Stored data
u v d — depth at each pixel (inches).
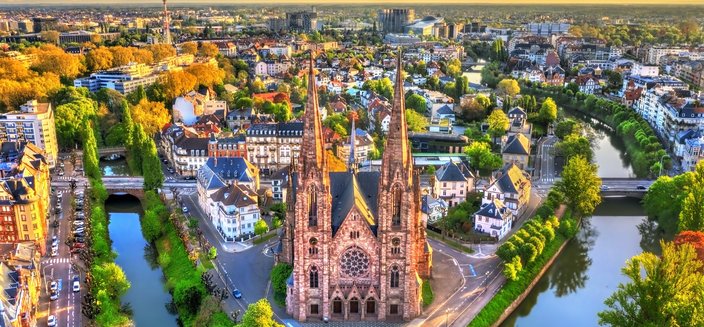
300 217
--
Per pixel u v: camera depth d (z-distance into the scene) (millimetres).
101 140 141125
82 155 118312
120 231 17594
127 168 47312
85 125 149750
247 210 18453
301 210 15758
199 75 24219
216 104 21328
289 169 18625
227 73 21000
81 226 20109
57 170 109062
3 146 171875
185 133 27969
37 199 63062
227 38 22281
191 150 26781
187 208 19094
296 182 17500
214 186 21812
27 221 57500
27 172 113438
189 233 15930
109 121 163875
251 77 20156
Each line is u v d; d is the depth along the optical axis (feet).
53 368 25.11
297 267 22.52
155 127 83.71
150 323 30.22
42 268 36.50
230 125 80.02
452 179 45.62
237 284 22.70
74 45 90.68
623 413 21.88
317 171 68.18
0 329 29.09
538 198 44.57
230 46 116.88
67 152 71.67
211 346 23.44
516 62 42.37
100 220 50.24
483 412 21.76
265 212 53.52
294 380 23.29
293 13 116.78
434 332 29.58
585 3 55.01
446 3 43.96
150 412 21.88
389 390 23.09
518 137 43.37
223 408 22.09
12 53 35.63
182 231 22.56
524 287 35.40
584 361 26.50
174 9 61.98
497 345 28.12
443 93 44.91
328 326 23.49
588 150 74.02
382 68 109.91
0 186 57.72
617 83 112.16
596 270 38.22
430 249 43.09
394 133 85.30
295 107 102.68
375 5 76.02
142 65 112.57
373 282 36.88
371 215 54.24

The problem
Please copy, exactly as written, every line in the listing above from the line with "42 268 36.50" up to and including the line with "371 215 54.24".

Written response
42 268 36.50
230 125 80.02
452 179 45.62
237 284 22.70
74 45 90.68
623 413 21.88
317 171 68.18
0 329 29.09
538 198 44.57
230 46 116.88
67 152 71.67
211 346 23.44
516 62 42.37
100 220 50.24
483 412 21.76
265 212 53.52
294 380 23.29
293 13 116.78
434 332 29.58
585 3 55.01
446 3 43.96
150 412 21.88
389 390 23.09
518 137 43.37
223 408 22.09
12 53 35.63
182 231 22.56
524 287 35.40
584 361 26.50
174 9 61.98
497 345 28.12
443 93 44.91
328 326 23.49
588 150 74.02
382 68 109.91
0 186 57.72
617 83 112.16
596 270 38.22
430 249 43.09
394 133 85.30
295 107 102.68
375 5 76.02
142 65 112.57
373 282 36.88
371 215 54.24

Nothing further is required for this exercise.